> **Text**
+-------+

Zweibrücken Drogen: So wichtig ist die Arbeit der Zweibrücker Suchtberatung
490 Personen haben im Jahr 2023 mehr als einmal die Suchtberatungsstelle „Wendepunkt“ des Zweibrücker Jugendamts aufgesucht. 329 dieser Suchtbetroffenen hatten sich bereits im Jahr davor an die Anlaufstelle gewandt. Deren Bilanz des Jahres 2024 werde vermutlich noch mehr Betreute ausweisen, schätzten die beiden Suchtberater Karin Bieg und Aaron Wolter am Mittwochabend vor dem Zweibrücker Jugendhilfeausschuss. Bestimmte Formen von Drogensucht, die früher mehr verbreitet waren, etwa Heroinkonsum, seien auf dem Rückzug, während als Auswuchs der heutigen Leistungs- und Stressgesellschaft zunehmend auf Aufputschdrogen wie Kokain oder Amphetamine zurückgegriffen werde. Ein Problem bleibe weiterhin die leichte Zugänglichkeit von Alkohol. Die Suchtkranken kämen aus allen Altersstufen; betreut würden in der Zweibrücker Beratungsstelle auch Betroffene aus dem Kreis Südwestpfalz und aus dem Raum Homburg: Dort gebe es keine vergleichbare Hilfseinrichtung.

+-------+

> **Erfasste Daten**
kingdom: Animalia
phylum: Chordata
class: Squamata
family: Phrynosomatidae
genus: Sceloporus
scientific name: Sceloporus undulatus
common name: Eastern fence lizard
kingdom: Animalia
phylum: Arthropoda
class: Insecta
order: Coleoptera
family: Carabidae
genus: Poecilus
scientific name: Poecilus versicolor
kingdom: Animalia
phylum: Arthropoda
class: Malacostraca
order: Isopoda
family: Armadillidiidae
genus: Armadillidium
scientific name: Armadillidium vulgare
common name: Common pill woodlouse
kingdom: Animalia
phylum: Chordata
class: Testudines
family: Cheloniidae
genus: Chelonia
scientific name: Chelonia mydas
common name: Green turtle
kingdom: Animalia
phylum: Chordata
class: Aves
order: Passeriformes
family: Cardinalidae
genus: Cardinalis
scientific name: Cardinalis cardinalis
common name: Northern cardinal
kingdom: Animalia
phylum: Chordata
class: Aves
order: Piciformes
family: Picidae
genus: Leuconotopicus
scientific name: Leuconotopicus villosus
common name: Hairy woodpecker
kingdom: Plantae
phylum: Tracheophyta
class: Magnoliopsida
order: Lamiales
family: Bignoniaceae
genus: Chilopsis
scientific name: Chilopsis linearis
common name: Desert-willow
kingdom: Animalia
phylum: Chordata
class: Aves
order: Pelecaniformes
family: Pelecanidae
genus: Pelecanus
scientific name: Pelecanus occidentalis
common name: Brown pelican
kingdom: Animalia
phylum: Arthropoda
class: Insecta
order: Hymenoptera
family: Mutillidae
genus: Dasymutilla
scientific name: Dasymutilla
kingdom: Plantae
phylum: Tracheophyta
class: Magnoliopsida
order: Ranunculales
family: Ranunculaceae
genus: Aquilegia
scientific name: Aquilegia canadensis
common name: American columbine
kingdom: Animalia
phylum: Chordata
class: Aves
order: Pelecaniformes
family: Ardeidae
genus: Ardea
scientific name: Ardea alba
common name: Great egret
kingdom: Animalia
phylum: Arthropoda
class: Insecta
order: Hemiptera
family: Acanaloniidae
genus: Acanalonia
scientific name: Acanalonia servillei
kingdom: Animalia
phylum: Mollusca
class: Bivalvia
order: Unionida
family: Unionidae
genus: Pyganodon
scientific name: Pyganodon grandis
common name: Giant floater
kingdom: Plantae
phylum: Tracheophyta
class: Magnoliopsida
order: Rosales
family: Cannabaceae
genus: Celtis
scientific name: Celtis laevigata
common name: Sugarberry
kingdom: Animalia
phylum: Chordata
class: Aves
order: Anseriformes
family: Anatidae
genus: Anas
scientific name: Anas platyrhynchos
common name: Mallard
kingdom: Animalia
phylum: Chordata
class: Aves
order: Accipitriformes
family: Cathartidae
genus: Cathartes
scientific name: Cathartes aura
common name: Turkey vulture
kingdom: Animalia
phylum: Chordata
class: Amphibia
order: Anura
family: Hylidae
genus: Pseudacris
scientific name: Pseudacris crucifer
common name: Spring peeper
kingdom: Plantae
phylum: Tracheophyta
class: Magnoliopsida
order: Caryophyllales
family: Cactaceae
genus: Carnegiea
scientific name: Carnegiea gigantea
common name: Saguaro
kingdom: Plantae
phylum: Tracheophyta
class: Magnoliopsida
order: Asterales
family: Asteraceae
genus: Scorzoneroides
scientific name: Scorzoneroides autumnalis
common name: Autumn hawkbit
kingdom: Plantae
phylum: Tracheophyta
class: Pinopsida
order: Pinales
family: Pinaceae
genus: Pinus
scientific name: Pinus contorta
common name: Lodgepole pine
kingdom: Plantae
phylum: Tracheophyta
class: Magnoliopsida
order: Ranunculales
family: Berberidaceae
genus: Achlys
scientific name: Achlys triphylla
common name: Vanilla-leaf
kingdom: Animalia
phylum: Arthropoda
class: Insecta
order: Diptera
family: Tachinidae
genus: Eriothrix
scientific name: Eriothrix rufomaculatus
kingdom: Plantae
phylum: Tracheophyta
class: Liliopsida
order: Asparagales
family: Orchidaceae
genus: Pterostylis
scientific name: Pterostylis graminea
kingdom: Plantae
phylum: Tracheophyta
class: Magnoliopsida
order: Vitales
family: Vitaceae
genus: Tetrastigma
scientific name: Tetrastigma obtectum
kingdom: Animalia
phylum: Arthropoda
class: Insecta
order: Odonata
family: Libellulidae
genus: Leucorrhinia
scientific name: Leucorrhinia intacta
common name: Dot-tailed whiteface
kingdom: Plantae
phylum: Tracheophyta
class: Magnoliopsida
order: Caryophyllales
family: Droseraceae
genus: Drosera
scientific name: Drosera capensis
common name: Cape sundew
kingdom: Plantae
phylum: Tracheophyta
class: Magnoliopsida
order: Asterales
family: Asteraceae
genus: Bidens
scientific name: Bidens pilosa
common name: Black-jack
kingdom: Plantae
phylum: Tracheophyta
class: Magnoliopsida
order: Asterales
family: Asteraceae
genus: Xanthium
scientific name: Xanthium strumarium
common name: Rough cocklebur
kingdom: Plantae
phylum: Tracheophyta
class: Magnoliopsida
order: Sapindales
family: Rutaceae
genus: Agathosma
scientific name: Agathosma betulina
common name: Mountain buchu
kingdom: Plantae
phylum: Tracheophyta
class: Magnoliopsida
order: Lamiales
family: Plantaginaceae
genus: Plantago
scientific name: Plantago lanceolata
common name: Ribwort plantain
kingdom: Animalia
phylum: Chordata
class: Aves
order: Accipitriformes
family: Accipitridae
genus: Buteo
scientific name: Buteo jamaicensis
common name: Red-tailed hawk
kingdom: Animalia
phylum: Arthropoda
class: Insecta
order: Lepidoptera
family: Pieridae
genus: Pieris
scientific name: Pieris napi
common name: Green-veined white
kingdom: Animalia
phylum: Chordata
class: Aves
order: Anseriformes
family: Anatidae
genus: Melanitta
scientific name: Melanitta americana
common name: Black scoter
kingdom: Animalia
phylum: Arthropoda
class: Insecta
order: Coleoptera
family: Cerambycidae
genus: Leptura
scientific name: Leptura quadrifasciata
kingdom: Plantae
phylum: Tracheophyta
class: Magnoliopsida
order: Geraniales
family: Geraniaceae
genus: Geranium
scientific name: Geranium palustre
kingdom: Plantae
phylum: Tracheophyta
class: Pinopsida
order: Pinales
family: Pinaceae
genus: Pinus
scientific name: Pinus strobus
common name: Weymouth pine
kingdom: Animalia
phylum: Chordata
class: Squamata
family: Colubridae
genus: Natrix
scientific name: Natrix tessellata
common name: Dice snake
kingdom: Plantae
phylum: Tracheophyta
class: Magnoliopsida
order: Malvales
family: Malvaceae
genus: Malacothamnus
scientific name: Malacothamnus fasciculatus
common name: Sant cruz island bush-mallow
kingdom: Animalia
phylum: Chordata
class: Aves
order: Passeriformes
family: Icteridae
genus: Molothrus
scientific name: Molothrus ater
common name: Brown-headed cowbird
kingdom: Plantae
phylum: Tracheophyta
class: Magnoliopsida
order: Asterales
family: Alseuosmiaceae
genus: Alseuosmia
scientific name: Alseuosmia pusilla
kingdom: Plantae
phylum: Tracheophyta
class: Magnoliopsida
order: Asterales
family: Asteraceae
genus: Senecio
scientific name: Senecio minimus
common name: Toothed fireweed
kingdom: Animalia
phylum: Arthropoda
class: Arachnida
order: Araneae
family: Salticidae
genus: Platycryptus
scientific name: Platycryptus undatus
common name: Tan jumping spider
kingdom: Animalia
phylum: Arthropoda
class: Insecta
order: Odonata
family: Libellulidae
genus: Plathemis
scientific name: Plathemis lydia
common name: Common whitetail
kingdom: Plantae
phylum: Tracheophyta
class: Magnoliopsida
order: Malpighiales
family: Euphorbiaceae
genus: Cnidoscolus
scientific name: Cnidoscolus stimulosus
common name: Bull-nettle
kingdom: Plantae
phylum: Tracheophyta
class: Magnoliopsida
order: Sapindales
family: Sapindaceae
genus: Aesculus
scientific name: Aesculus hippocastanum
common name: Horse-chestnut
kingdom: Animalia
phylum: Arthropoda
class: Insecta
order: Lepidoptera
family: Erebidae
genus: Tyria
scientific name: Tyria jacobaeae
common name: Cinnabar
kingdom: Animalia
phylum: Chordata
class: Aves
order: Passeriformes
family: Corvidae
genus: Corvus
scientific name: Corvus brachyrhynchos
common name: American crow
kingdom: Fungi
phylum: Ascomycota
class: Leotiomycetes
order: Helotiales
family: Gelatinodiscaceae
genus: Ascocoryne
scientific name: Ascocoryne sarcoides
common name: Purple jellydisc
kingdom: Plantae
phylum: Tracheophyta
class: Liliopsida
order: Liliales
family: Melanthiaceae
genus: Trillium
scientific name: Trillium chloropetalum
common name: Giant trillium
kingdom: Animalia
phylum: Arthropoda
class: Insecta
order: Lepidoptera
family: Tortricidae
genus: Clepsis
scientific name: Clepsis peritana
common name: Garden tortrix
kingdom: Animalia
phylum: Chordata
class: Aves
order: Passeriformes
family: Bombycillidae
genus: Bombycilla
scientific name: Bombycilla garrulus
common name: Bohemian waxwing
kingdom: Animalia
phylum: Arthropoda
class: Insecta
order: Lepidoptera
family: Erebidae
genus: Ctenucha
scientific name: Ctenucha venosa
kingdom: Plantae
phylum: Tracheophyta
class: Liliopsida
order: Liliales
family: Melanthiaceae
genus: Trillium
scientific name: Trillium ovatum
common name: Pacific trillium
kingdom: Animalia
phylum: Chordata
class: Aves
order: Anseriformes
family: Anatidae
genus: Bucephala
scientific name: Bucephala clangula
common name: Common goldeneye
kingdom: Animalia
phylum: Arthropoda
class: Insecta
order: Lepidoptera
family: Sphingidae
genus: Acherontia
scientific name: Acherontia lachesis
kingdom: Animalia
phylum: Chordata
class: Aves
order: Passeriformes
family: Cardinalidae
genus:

+-------+

> **Was zu tun ist**
a - Beantworte die folgenden Fragen zum Text über die Zweibrücker Suchtberatung:
(i) Wie viele Personen suchten im Jahr 2023 mehr als einmal die Beratungsstelle „Wendepunkt“ auf?
(ii) Welche früher verbreitetere Form von Drogensucht ist laut Text auf dem Rückzug?
(iii) Warum werden in Zweibrücken auch Betroffene aus dem Kreis Südwestpfalz und dem Raum Homburg betreut?
b - Stimmen diese Aussagen mit dem Text über die Zweibrücker Suchtberatung überein? Antworte jeweils mit Ja oder Nein und zitiere die entscheidenden Worte.
(i) Alle 490 Personen hatten sich schon im Vorjahr an die Beratungsstelle gewandt.
(ii) Die Suchtberater erwarten für das Jahr 2024 mehr Betreute.
(iii) Die Suchtkranken stammen vor allem aus einer einzigen Altersgruppe.
c - Nimm den Text über die Zweibrücker Suchtberatung nach seinem letzten Satz wieder auf und führe ihn weiter.

> **Antworten der Reihe**
a -
(i) 490 Personen.
(ii) Heroinkonsum.
(iii) Dort gibt es keine vergleichbare Hilfseinrichtung.

b -
(i) Nein: „329 dieser Suchtbetroffenen hatten sich bereits im Jahr davor an die Anlaufstelle gewandt.“
(ii) Ja: „Deren Bilanz des Jahres 2024 werde vermutlich noch mehr Betreute ausweisen“
(iii) Nein: „Die Suchtkranken kämen aus allen Altersstufen“

c -
Unter anderem leistet die Suchtberatungsstelle eine psychosoziale Begleitung für Drogenkonsumenten, die ihre Sucht mit Ersatzstoffen behandeln. „Wendepunkt“ besucht Betroffene auch bei sich zuhause, auch in der JVA Zweibrücken. Es gibt eine Selbsthilfe- und eine Frauengruppe. Hilfe wird beim Stellen von Anträgen, bei Arztterminen, Schuldenregulierung und der Vermittlung in stationäre Langzeittherapien geleistet. Wo es nötig ist, hält die Beratungsstelle auch den Kontakt zu Angehörigen.